Outras impressões, manifestações livres sobre qualquer assunto – Motorista passa mal, bate e é linchado

por Leno F. Silva para o Portal Geledés

Ainda não sabia o que escrever hoje, até me deparar com a seguinte manchete do caderno Cotidiano do jornal Folha de S. Paulo “Motorista passa mal, bate e é linchado”. O trabalhador Edmilson dos Reis Alves da Silva, motorista de ônibus exemplar e muito querido pelos colegas da empresa Via Sul, foi covardemente linchado por mais de 40 pessoas que, segundo a polícia, participavam de um baile no Jardim Planalto, zona leste de São Paulo.

Segundo testemunhas, por volta das 23h30 de domingo o condutor passou mal, perdeu o controle do coletivo, bateu em três carros e três motos e atropelou uma pessoa que, felizmente, passa bem. Ainda não é possível afirmar se a morte foi em decorrência dos graves ferimentos ou em função do mal súbito.

Para mim a tristeza maior é se deparar com mais um ato de intolerância, desumano e animal provocado por um bando de pessoas que não tiveram a capacidade de ouvir a versão dos passageiros. Arbitrariamente tomaram o motorista como culpado, julgaram e decidiram o que fazer, num ato condenável que, como tantos outros, ainda fazem parte do cotidiano de uma sociedade que teima em fazer “justiça” com as próprias mãos.

É possível entender que as vítimas atingidas pelo ônibus, sem saber o motivo da batida e do atropelamento, tenham ficado bravas, revoltadas até. Mas ao ouvir que foi uma fatalidade e não imprudência do motorista, o correto seria chamar socorro para todos, fazer boletim de ocorrência e depois resolver os danos materiais.

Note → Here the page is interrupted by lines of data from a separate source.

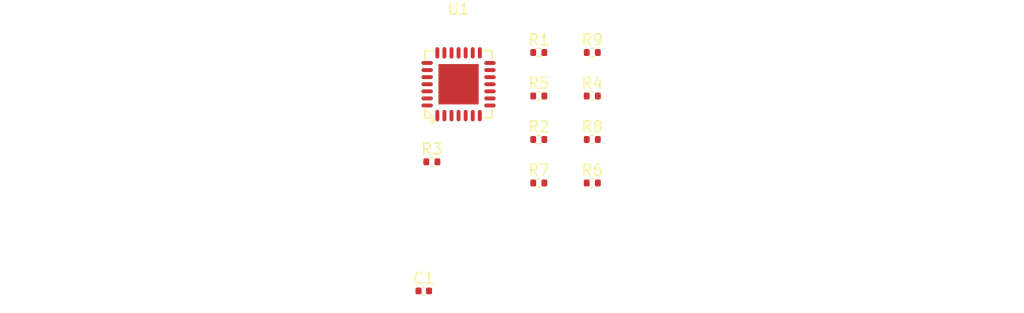
<source format=kicad_pcb>
(kicad_pcb
	(version 20240108)
	(generator "pcbnew")
	(generator_version "8.0")
	(general
		(thickness 1.6)
		(legacy_teardrops no)
	)
	(paper "A4")
	(layers
		(0 "F.Cu" signal)
		(31 "B.Cu" signal)
		(32 "B.Adhes" user "B.Adhesive")
		(33 "F.Adhes" user "F.Adhesive")
		(34 "B.Paste" user)
		(35 "F.Paste" user)
		(36 "B.SilkS" user "B.Silkscreen")
		(37 "F.SilkS" user "F.Silkscreen")
		(38 "B.Mask" user)
		(39 "F.Mask" user)
		(40 "Dwgs.User" user "User.Drawings")
		(41 "Cmts.User" user "User.Comments")
		(42 "Eco1.User" user "User.Eco1")
		(43 "Eco2.User" user "User.Eco2")
		(44 "Edge.Cuts" user)
		(45 "Margin" user)
		(46 "B.CrtYd" user "B.Courtyard")
		(47 "F.CrtYd" user "F.Courtyard")
		(48 "B.Fab" user)
		(49 "F.Fab" user)
		(50 "User.1" user)
		(51 "User.2" user)
		(52 "User.3" user)
		(53 "User.4" user)
		(54 "User.5" user)
		(55 "User.6" user)
		(56 "User.7" user)
		(57 "User.8" user)
		(58 "User.9" user)
	)
	(setup
		(stackup
			(layer "F.SilkS"
				(type "Top Silk Screen")
			)
			(layer "F.Paste"
				(type "Top Solder Paste")
			)
			(layer "F.Mask"
				(type "Top Solder Mask")
				(thickness 0.01)
			)
			(layer "F.Cu"
				(type "copper")
				(thickness 0.035)
			)
			(layer "dielectric 1"
				(type "core")
				(thickness 1.51)
				(material "FR4")
				(epsilon_r 4.5)
				(loss_tangent 0.02)
			)
			(layer "B.Cu"
				(type "copper")
				(thickness 0.035)
			)
			(layer "B.Mask"
				(type "Bottom Solder Mask")
				(thickness 0.01)
			)
			(layer "B.Paste"
				(type "Bottom Solder Paste")
			)
			(layer "B.SilkS"
				(type "Bottom Silk Screen")
			)
			(copper_finish "None")
			(dielectric_constraints no)
		)
		(pad_to_mask_clearance 0)
		(allow_soldermask_bridges_in_footprints no)
		(pcbplotparams
			(layerselection 0x00010fc_ffffffff)
			(plot_on_all_layers_selection 0x0000000_00000000)
			(disableapertmacros no)
			(usegerberextensions no)
			(usegerberattributes yes)
			(usegerberadvancedattributes yes)
			(creategerberjobfile yes)
			(dashed_line_dash_ratio 12.000000)
			(dashed_line_gap_ratio 3.000000)
			(svgprecision 4)
			(plotframeref no)
			(viasonmask no)
			(mode 1)
			(useauxorigin no)
			(hpglpennumber 1)
			(hpglpenspeed 20)
			(hpglpendiameter 15.000000)
			(pdf_front_fp_property_popups yes)
			(pdf_back_fp_property_popups yes)
			(dxfpolygonmode yes)
			(dxfimperialunits yes)
			(dxfusepcbnewfont yes)
			(psnegative no)
			(psa4output no)
			(plotreference yes)
			(plotvalue yes)
			(plotfptext yes)
			(plotinvisibletext no)
			(sketchpadsonfab no)
			(subtractmaskfromsilk no)
			(outputformat 1)
			(mirror no)
			(drillshape 1)
			(scaleselection 1)
			(outputdirectory "")
		)
	)
	(net 0 "")
	(net 1 "a0_pull-center")
	(net 2 "vcc")
	(net 3 "gnd")
	(net 4 "a1_pull-center")
	(net 5 "a2_pull-center")
	(net 6 "reset")
	(net 7 "int_a")
	(net 8 "int_b")
	(net 9 "io_a_1")
	(net 10 "io_a_2")
	(net 11 "io_b_4")
	(net 12 "io_b_2")
	(net 13 "io_b_6")
	(net 14 "scl")
	(net 15 "io_a_0")
	(net 16 "io_a_3")
	(net 17 "io_b_5")
	(net 18 "io_b_1")
	(net 19 "io_b_3")
	(net 20 "nc")
	(net 21 "io_a_5")
	(net 22 "io_b_0")
	(net 23 "io_a_4")
	(net 24 "sda")
	(net 25 "io_b_7")
	(net 26 "ep")
	(net 27 "io_a_6")
	(net 28 "io_a_7")
	(footprint "lib:R0402" (layer "F.Cu") (at 124.724 70.958))
	(footprint "lib:R0402" (layer "F.Cu") (at 134.534 60.928))
	(footprint "lib:R0402" (layer "F.Cu") (at 139.444 60.928))
	(footprint "lib:R0402" (layer "F.Cu") (at 139.444 68.908))
	(footprint "lib:R0402" (layer "F.Cu") (at 134.534 72.898))
	(footprint "lib:R0402" (layer "F.Cu") (at 134.534 64.918))
	(footprint "lib:C0402" (layer "F.Cu") (at 123.98 82.804))
	(footprint "lib:R0402" (layer "F.Cu") (at 134.534 68.908))
	(footprint "lib:QFN-28_L6.0-W6.0-P0.65-BL-EP3.7" (layer "F.Cu") (at 127.174 63.838))
	(footprint "lib:R0402" (layer "F.Cu") (at 139.444 72.898))
	(footprint "lib:R0402" (layer "F.Cu") (at 139.444 64.918))
)
</source>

Mas não. Pelo que li, o exemplar profissional Edmilson foi retirado pela janela e submetido a espancamentos generalizados sem a chance de qualquer reação. Os justiceiros fora de controle não tiveram a capacidade de perguntar aos passageiros. Ouviram apenas a fúria e a raiva interior e praticaram um ato de vandalismo absurdo, condenável, triste e que pode ser comparado a cenas de horror da idade média.

Nesse contexto, tomara que o pai de família e trabalhador responsável tenha morrido do mal súbito e não das pancadas que, covardemente, recebeu. Tomara que os agressores, os quais certamente não serão identificados, consigam pelo menos refletir sobre a brutalidade praticada e que tenham aprendido algo com esse ato de vandalismo. Tomara que todos os envolvidos consigam pedir desculpas pelo que fizeram. Tomara que os moradores do Jardim Planalto e todos nós façamos, de acordo com as crenças individuais, uma sincera homenagem ao Edmilson dos Reis Alves, mais um homem bom, que foi vítima do caos alimentado pelo tipo de vida que moldamos. Tomara que a sua esposa Digeane da Silva Alves e seus quatro filhos consigam tocar a vida sem a presença física do pai, mas tendo incorporado os ensinamentos de conduta digna que, acredito, ele tenha deixado.

Bom seria que a sociedade, neste século XXI, já tivesse compreensão e maturidade suficientes para não praticar atos dessa natureza, e que cuidássemos do outro como se o outro fosse cada um de nós. Descanse em paz, Edmilson. Nós, por aqui, ainda precisamos encontrar os melhores caminhos para a construção da paz individual e coletiva. Até a próxima.